The World Bank stressed that the economic reforms carried out by Egypt will help overcome the effects of the current international crisis.
The World Bank said “Macroeconomic and structural reforms undertaken by Egypt to start addressing entrenched economic
and social problems are supporting the country in navigating the current difficult landscape. Reforms since 2014 to ease macroeconomic imbalances, enhance the performance of the energy sector, and mobilize financing enabled the country to enter the successive crises with relatively improved fiscal accounts and ample foreign reserves. Important institutional reforms were undertaken to improve the business environment, including on the trade facilitation and the business exit/restructuring fronts.”
Further, steps were taken toward increasing private sector participation and private capital mobilization in certain sectors (such as Solid Waste Management), and the government has announced plans to begin reforming the role of the State in the
economy, as part of the efforts to boost private sector activity and job creation. In tandem, social protection and human development initiatives providing targeted support, such as the Takaful and Karama cash transfer programs, are now being scaled up gradually to partially shield the most vulnerable groups from the impact of
rising prices.
This came as the cabinet information center reviewed the World Bank report issued in December 2022 under the title “Egypt Economic Monitor, Fall 2022: Strengthening Resilience through Fiscal and Education Sectors Reforms.”
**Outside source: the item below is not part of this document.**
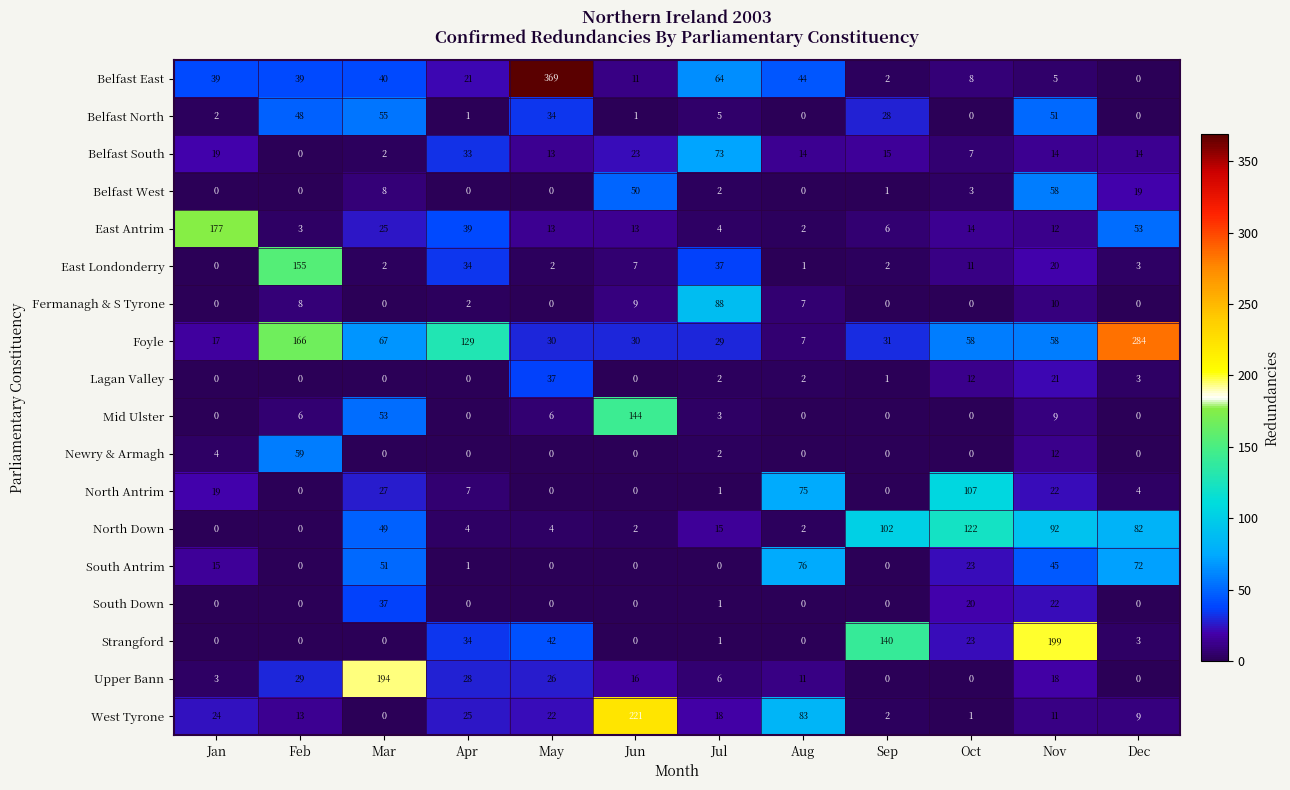

Which series has the largest range (max minus min)?

Belfast East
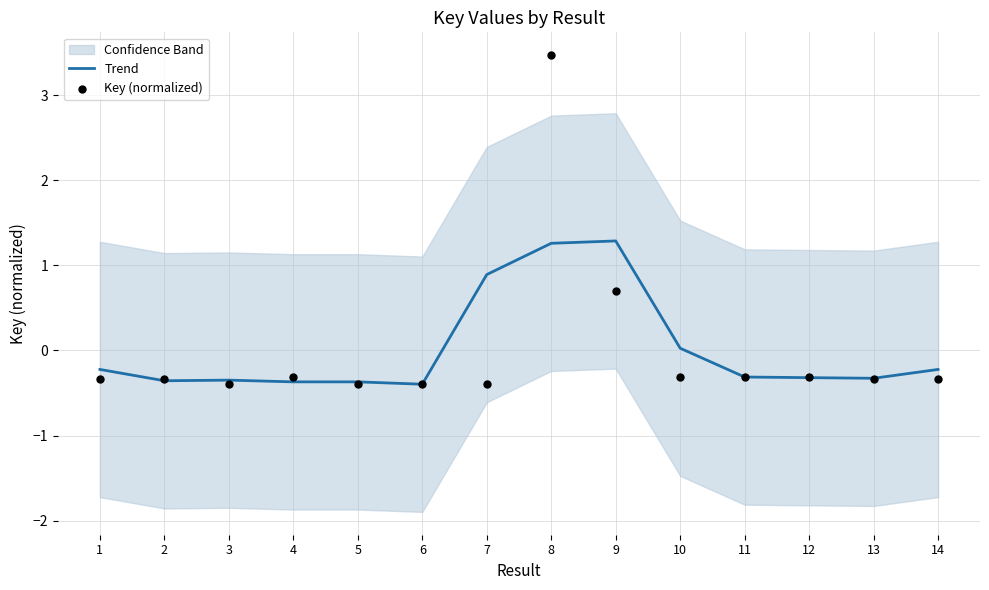

Which series has the largest total across all categories?

Trend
Amidst precarious global economic conditions, Egypt —among many emerging markets— is facing headwinds that are aggravating pressures on external and fiscal accounts, the bank’s report said.
For Egypt, these global headwinds are translating into higher domestic prices, and pressures on the budget. The Russia-Ukraine conflict also triggered abrupt and large-scale portfolio investment outflows, it added.
Thus, following the strong rebound of 6.6 percent in FY2021/22, growth is expected to slow down to 4.5 percent in FY2022/23, before starting to inch up thereafter.